### WORK REQUEST
Please reproduce every line of the listing below word for word, leaving out the pictures.
|---|
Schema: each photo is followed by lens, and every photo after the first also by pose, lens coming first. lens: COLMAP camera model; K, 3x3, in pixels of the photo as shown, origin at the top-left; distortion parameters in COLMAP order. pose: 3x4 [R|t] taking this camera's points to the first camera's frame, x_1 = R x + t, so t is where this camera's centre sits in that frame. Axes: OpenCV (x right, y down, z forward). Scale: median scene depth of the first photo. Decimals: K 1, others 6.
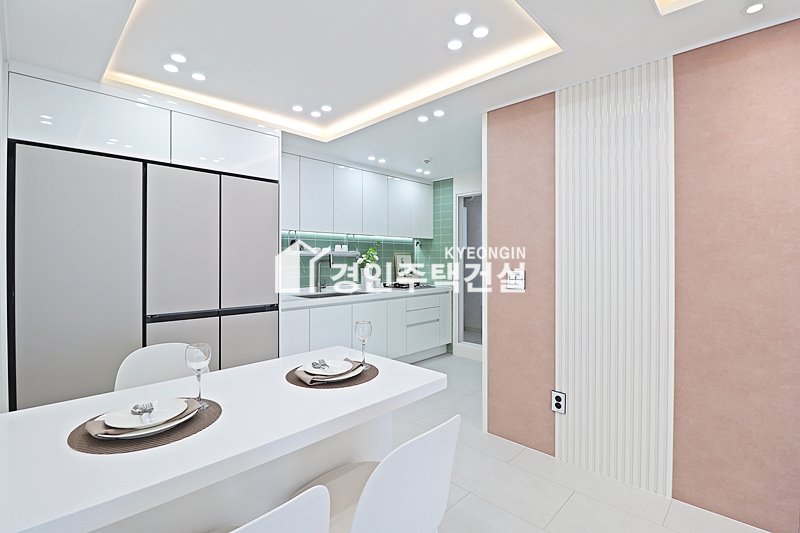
lens RADIAL K [[370.7, 0, 403.4], [0, 370.7, 264.0], [0, 0, 1]] dist [-0.009322, -0.007669]
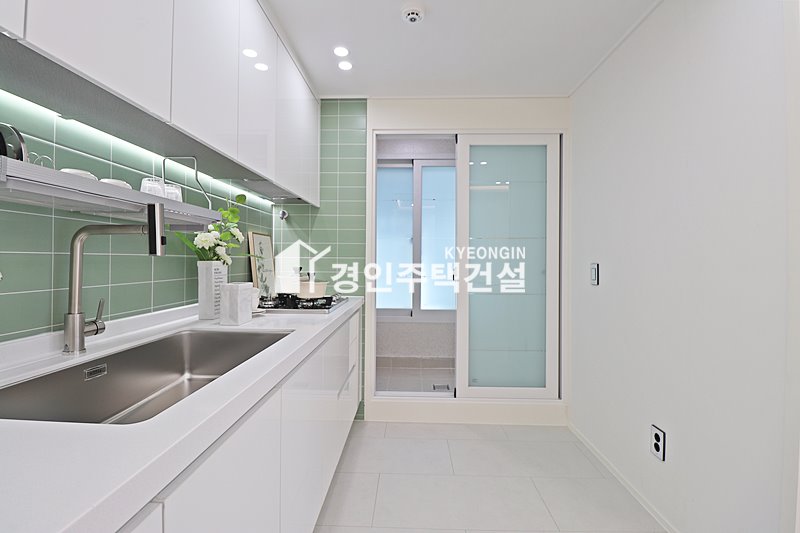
lens RADIAL K [[370.7, 0, 402.9], [0, 370.7, 264.4], [0, 0, 1]] dist [-0.009322, -0.007669]
pose [[0.743883, 0.000924, 0.668309, -0.304422], [-0.002821, 0.999994, 0.001758, 0.019590], [-0.668304, -0.003192, 0.743882, 0.890352]]
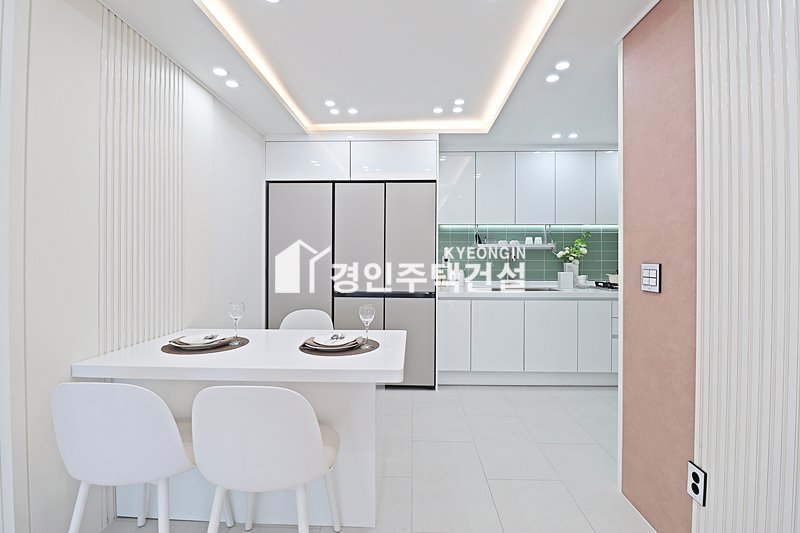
lens RADIAL K [[370.7, 0, 400.4], [0, 370.7, 261.9], [0, 0, 1]] dist [-0.009322, -0.007669]
pose [[0.666406, 0.010443, -0.745516, 0.410531], [-0.011919, 0.999923, 0.003353, 0.015210], [0.745494, 0.006652, 0.666479, 0.190765]]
|---|
### EXPECTED ANSWER
Schema: each photo is followed by lens, and every photo after the first also by pose, lens coming first. lens: COLMAP camera model; K, 3x3, in pixels of the photo as shown, origin at the top-left; distortion parameters in COLMAP order. pose: 3x4 [R|t] taking this camera's points to the first camera's frame, x_1 = R x + t, so t is where this camera's centre sits in that frame. Axes: OpenCV (x right, y down, z forward). Scale: median scene depth of the first photo. Decimals: K 1, others 6.
lens RADIAL K [[370.7, 0, 403.4], [0, 370.7, 264.0], [0, 0, 1]] dist [-0.009322, -0.007669]
lens RADIAL K [[370.7, 0, 402.9], [0, 370.7, 264.4], [0, 0, 1]] dist [-0.009322, -0.007669]
pose [[0.743883, 0.000924, 0.668309, -0.304422], [-0.002821, 0.999994, 0.001758, 0.019590], [-0.668304, -0.003192, 0.743882, 0.890352]]
lens RADIAL K [[370.7, 0, 400.4], [0, 370.7, 261.9], [0, 0, 1]] dist [-0.009322, -0.007669]
pose [[0.666406, 0.010443, -0.745516, 0.410531], [-0.011919, 0.999923, 0.003353, 0.015210], [0.745494, 0.006652, 0.666479, 0.190765]]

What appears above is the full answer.